[Extracted data entries]
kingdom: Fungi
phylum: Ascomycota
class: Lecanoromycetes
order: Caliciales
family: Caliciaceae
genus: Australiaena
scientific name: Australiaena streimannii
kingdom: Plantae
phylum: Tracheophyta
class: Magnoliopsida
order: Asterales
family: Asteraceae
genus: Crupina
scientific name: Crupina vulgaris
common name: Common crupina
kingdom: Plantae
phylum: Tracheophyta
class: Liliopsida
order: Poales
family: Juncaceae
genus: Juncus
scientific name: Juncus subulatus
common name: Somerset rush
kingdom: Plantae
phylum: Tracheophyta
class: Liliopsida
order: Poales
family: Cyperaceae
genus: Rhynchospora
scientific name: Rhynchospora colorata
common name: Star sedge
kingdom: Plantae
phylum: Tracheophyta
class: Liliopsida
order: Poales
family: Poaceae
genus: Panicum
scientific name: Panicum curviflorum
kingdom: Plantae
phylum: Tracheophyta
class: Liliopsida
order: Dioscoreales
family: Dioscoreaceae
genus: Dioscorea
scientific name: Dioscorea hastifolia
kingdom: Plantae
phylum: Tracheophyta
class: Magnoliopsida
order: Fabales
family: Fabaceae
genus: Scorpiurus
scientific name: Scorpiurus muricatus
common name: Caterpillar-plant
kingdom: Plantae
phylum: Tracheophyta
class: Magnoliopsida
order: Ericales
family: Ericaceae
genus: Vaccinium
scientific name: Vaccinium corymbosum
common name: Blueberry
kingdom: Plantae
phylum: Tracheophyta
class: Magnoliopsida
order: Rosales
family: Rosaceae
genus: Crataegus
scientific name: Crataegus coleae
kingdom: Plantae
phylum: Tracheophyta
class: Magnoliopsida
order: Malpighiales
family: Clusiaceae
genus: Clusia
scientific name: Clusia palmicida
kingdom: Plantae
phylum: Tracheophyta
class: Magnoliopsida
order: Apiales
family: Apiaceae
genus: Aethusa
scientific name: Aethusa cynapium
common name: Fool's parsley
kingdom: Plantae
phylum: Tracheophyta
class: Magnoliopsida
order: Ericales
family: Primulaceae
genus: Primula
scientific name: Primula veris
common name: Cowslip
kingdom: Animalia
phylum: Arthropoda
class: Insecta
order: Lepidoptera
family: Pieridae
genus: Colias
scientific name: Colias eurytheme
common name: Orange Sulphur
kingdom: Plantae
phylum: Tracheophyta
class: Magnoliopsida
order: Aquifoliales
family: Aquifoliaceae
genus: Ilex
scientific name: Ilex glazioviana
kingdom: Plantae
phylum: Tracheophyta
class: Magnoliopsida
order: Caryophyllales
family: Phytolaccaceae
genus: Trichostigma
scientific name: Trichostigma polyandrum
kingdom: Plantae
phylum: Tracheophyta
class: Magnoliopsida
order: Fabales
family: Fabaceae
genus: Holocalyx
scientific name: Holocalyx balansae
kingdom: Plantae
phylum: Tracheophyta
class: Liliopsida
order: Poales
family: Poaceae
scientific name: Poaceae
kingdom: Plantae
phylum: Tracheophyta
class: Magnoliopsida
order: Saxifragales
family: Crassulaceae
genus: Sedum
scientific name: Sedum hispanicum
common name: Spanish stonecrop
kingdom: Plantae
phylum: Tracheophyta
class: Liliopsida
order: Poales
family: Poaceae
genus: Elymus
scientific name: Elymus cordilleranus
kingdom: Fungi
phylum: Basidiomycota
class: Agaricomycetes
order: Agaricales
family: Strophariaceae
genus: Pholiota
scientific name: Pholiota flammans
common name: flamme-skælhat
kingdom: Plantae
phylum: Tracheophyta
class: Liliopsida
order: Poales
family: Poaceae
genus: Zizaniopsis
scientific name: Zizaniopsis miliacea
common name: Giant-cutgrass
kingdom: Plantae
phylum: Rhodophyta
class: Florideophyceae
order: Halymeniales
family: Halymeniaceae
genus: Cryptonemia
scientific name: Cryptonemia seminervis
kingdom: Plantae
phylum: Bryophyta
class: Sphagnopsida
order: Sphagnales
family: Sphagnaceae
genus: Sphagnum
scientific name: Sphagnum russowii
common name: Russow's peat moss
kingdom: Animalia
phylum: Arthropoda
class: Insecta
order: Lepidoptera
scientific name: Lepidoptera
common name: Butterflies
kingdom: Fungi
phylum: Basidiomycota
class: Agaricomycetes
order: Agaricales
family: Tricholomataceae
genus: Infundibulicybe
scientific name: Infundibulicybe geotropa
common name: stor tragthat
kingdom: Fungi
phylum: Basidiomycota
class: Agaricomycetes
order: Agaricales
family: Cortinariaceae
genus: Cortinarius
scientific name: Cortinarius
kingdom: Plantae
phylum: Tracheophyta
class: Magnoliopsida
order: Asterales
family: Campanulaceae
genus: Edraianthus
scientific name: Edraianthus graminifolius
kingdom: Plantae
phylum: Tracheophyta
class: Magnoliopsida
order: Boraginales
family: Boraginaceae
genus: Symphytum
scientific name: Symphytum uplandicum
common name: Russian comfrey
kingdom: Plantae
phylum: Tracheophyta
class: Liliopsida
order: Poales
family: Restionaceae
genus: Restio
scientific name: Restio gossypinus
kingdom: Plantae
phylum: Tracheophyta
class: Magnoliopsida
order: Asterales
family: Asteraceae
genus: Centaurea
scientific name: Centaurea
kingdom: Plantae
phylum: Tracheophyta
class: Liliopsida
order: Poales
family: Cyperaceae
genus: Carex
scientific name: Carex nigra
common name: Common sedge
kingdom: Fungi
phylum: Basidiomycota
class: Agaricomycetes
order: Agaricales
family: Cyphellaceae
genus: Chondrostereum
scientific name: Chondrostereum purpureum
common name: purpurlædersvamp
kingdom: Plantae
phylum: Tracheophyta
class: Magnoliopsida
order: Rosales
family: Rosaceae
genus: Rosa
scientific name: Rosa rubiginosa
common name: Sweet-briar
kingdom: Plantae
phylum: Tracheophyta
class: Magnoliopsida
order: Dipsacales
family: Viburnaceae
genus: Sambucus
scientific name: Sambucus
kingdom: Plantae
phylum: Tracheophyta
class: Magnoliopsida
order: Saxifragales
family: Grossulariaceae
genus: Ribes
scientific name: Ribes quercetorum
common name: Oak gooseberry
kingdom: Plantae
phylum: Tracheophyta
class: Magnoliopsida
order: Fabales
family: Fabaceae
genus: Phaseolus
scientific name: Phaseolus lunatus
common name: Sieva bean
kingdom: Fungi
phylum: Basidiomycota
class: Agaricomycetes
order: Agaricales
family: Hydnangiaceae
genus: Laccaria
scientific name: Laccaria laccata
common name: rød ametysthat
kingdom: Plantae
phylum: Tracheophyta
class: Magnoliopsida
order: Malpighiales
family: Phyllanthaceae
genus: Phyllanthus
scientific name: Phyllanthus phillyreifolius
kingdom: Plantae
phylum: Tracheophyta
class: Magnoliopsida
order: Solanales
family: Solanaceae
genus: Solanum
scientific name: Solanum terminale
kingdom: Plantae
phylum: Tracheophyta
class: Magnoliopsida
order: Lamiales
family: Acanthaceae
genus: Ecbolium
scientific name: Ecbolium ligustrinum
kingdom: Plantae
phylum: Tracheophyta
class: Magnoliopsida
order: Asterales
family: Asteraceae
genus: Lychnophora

[AIM]: Render every line of the records above as a JSON list of strings, one string per line, and omit any blank lines.

[TASK OUTPUT]:
[
  "kingdom: Fungi",
  "phylum: Ascomycota",
  "class: Lecanoromycetes",
  "order: Caliciales",
  "family: Caliciaceae",
  "genus: Australiaena",
  "scientific name: Australiaena streimannii",
  "kingdom: Plantae",
  "phylum: Tracheophyta",
  "class: Magnoliopsida",
  "order: Asterales",
  "family: Asteraceae",
  "genus: Crupina",
  "scientific name: Crupina vulgaris",
  "common name: Common crupina",
  "kingdom: Plantae",
  "phylum: Tracheophyta",
  "class: Liliopsida",
  "order: Poales",
  "family: Juncaceae",
  "genus: Juncus",
  "scientific name: Juncus subulatus",
  "common name: Somerset rush",
  "kingdom: Plantae",
  "phylum: Tracheophyta",
  "class: Liliopsida",
  "order: Poales",
  "family: Cyperaceae",
  "genus: Rhynchospora",
  "scientific name: Rhynchospora colorata",
  "common name: Star sedge",
  "kingdom: Plantae",
  "phylum: Tracheophyta",
  "class: Liliopsida",
  "order: Poales",
  "family: Poaceae",
  "genus: Panicum",
  "scientific name: Panicum curviflorum",
  "kingdom: Plantae",
  "phylum: Tracheophyta",
  "class: Liliopsida",
  "order: Dioscoreales",
  "family: Dioscoreaceae",
  "genus: Dioscorea",
  "scientific name: Dioscorea hastifolia",
  "kingdom: Plantae",
  "phylum: Tracheophyta",
  "class: Magnoliopsida",
  "order: Fabales",
  "family: Fabaceae",
  "genus: Scorpiurus",
  "scientific name: Scorpiurus muricatus",
  "common name: Caterpillar-plant",
  "kingdom: Plantae",
  "phylum: Tracheophyta",
  "class: Magnoliopsida",
  "order: Ericales",
  "family: Ericaceae",
  "genus: Vaccinium",
  "scientific name: Vaccinium corymbosum",
  "common name: Blueberry",
  "kingdom: Plantae",
  "phylum: Tracheophyta",
  "class: Magnoliopsida",
  "order: Rosales",
  "family: Rosaceae",
  "genus: Crataegus",
  "scientific name: Crataegus coleae",
  "kingdom: Plantae",
  "phylum: Tracheophyta",
  "class: Magnoliopsida",
  "order: Malpighiales",
  "family: Clusiaceae",
  "genus: Clusia",
  "scientific name: Clusia palmicida",
  "kingdom: Plantae",
  "phylum: Tracheophyta",
  "class: Magnoliopsida",
  "order: Apiales",
  "family: Apiaceae",
  "genus: Aethusa",
  "scientific name: Aethusa cynapium",
  "common name: Fool's parsley",
  "kingdom: Plantae",
  "phylum: Tracheophyta",
  "class: Magnoliopsida",
  "order: Ericales",
  "family: Primulaceae",
  "genus: Primula",
  "scientific name: Primula veris",
  "common name: Cowslip",
  "kingdom: Animalia",
  "phylum: Arthropoda",
  "class: Insecta",
  "order: Lepidoptera",
  "family: Pieridae",
  "genus: Colias",
  "scientific name: Colias eurytheme",
  "common name: Orange Sulphur",
  "kingdom: Plantae",
  "phylum: Tracheophyta",
  "class: Magnoliopsida",
  "order: Aquifoliales",
  "family: Aquifoliaceae",
  "genus: Ilex",
  "scientific name: Ilex glazioviana",
  "kingdom: Plantae",
  "phylum: Tracheophyta",
  "class: Magnoliopsida",
  "order: Caryophyllales",
  "family: Phytolaccaceae",
  "genus: Trichostigma",
  "scientific name: Trichostigma polyandrum",
  "kingdom: Plantae",
  "phylum: Tracheophyta",
  "class: Magnoliopsida",
  "order: Fabales",
  "family: Fabaceae",
  "genus: Holocalyx",
  "scientific name: Holocalyx balansae",
  "kingdom: Plantae",
  "phylum: Tracheophyta",
  "class: Liliopsida",
  "order: Poales",
  "family: Poaceae",
  "scientific name: Poaceae",
  "kingdom: Plantae",
  "phylum: Tracheophyta",
  "class: Magnoliopsida",
  "order: Saxifragales",
  "family: Crassulaceae",
  "genus: Sedum",
  "scientific name: Sedum hispanicum",
  "common name: Spanish stonecrop",
  "kingdom: Plantae",
  "phylum: Tracheophyta",
  "class: Liliopsida",
  "order: Poales",
  "family: Poaceae",
  "genus: Elymus",
  "scientific name: Elymus cordilleranus",
  "kingdom: Fungi",
  "phylum: Basidiomycota",
  "class: Agaricomycetes",
  "order: Agaricales",
  "family: Strophariaceae",
  "genus: Pholiota",
  "scientific name: Pholiota flammans",
  "common name: flamme-skælhat",
  "kingdom: Plantae",
  "phylum: Tracheophyta",
  "class: Liliopsida",
  "order: Poales",
  "family: Poaceae",
  "genus: Zizaniopsis",
  "scientific name: Zizaniopsis miliacea",
  "common name: Giant-cutgrass",
  "kingdom: Plantae",
  "phylum: Rhodophyta",
  "class: Florideophyceae",
  "order: Halymeniales",
  "family: Halymeniaceae",
  "genus: Cryptonemia",
  "scientific name: Cryptonemia seminervis",
  "kingdom: Plantae",
  "phylum: Bryophyta",
  "class: Sphagnopsida",
  "order: Sphagnales",
  "family: Sphagnaceae",
  "genus: Sphagnum",
  "scientific name: Sphagnum russowii",
  "common name: Russow's peat moss",
  "kingdom: Animalia",
  "phylum: Arthropoda",
  "class: Insecta",
  "order: Lepidoptera",
  "scientific name: Lepidoptera",
  "common name: Butterflies",
  "kingdom: Fungi",
  "phylum: Basidiomycota",
  "class: Agaricomycetes",
  "order: Agaricales",
  "family: Tricholomataceae",
  "genus: Infundibulicybe",
  "scientific name: Infundibulicybe geotropa",
  "common name: stor tragthat",
  "kingdom: Fungi",
  "phylum: Basidiomycota",
  "class: Agaricomycetes",
  "order: Agaricales",
  "family: Cortinariaceae",
  "genus: Cortinarius",
  "scientific name: Cortinarius",
  "kingdom: Plantae",
  "phylum: Tracheophyta",
  "class: Magnoliopsida",
  "order: Asterales",
  "family: Campanulaceae",
  "genus: Edraianthus",
  "scientific name: Edraianthus graminifolius",
  "kingdom: Plantae",
  "phylum: Tracheophyta",
  "class: Magnoliopsida",
  "order: Boraginales",
  "family: Boraginaceae",
  "genus: Symphytum",
  "scientific name: Symphytum uplandicum",
  "common name: Russian comfrey",
  "kingdom: Plantae",
  "phylum: Tracheophyta",
  "class: Liliopsida",
  "order: Poales",
  "family: Restionaceae",
  "genus: Restio",
  "scientific name: Restio gossypinus",
  "kingdom: Plantae",
  "phylum: Tracheophyta",
  "class: Magnoliopsida",
  "order: Asterales",
  "family: Asteraceae",
  "genus: Centaurea",
  "scientific name: Centaurea",
  "kingdom: Plantae",
  "phylum: Tracheophyta",
  "class: Liliopsida",
  "order: Poales",
  "family: Cyperaceae",
  "genus: Carex",
  "scientific name: Carex nigra",
  "common name: Common sedge",
  "kingdom: Fungi",
  "phylum: Basidiomycota",
  "class: Agaricomycetes",
  "order: Agaricales",
  "family: Cyphellaceae",
  "genus: Chondrostereum",
  "scientific name: Chondrostereum purpureum",
  "common name: purpurlædersvamp",
  "kingdom: Plantae",
  "phylum: Tracheophyta",
  "class: Magnoliopsida",
  "order: Rosales",
  "family: Rosaceae",
  "genus: Rosa",
  "scientific name: Rosa rubiginosa",
  "common name: Sweet-briar",
  "kingdom: Plantae",
  "phylum: Tracheophyta",
  "class: Magnoliopsida",
  "order: Dipsacales",
  "family: Viburnaceae",
  "genus: Sambucus",
  "scientific name: Sambucus",
  "kingdom: Plantae",
  "phylum: Tracheophyta",
  "class: Magnoliopsida",
  "order: Saxifragales",
  "family: Grossulariaceae",
  "genus: Ribes",
  "scientific name: Ribes quercetorum",
  "common name: Oak gooseberry",
  "kingdom: Plantae",
  "phylum: Tracheophyta",
  "class: Magnoliopsida",
  "order: Fabales",
  "family: Fabaceae",
  "genus: Phaseolus",
  "scientific name: Phaseolus lunatus",
  "common name: Sieva bean",
  "kingdom: Fungi",
  "phylum: Basidiomycota",
  "class: Agaricomycetes",
  "order: Agaricales",
  "family: Hydnangiaceae",
  "genus: Laccaria",
  "scientific name: Laccaria laccata",
  "common name: rød ametysthat",
  "kingdom: Plantae",
  "phylum: Tracheophyta",
  "class: Magnoliopsida",
  "order: Malpighiales",
  "family: Phyllanthaceae",
  "genus: Phyllanthus",
  "scientific name: Phyllanthus phillyreifolius",
  "kingdom: Plantae",
  "phylum: Tracheophyta",
  "class: Magnoliopsida",
  "order: Solanales",
  "family: Solanaceae",
  "genus: Solanum",
  "scientific name: Solanum terminale",
  "kingdom: Plantae",
  "phylum: Tracheophyta",
  "class: Magnoliopsida",
  "order: Lamiales",
  "family: Acanthaceae",
  "genus: Ecbolium",
  "scientific name: Ecbolium ligustrinum",
  "kingdom: Plantae",
  "phylum: Tracheophyta",
  "class: Magnoliopsida",
  "order: Asterales",
  "family: Asteraceae",
  "genus: Lychnophora"
]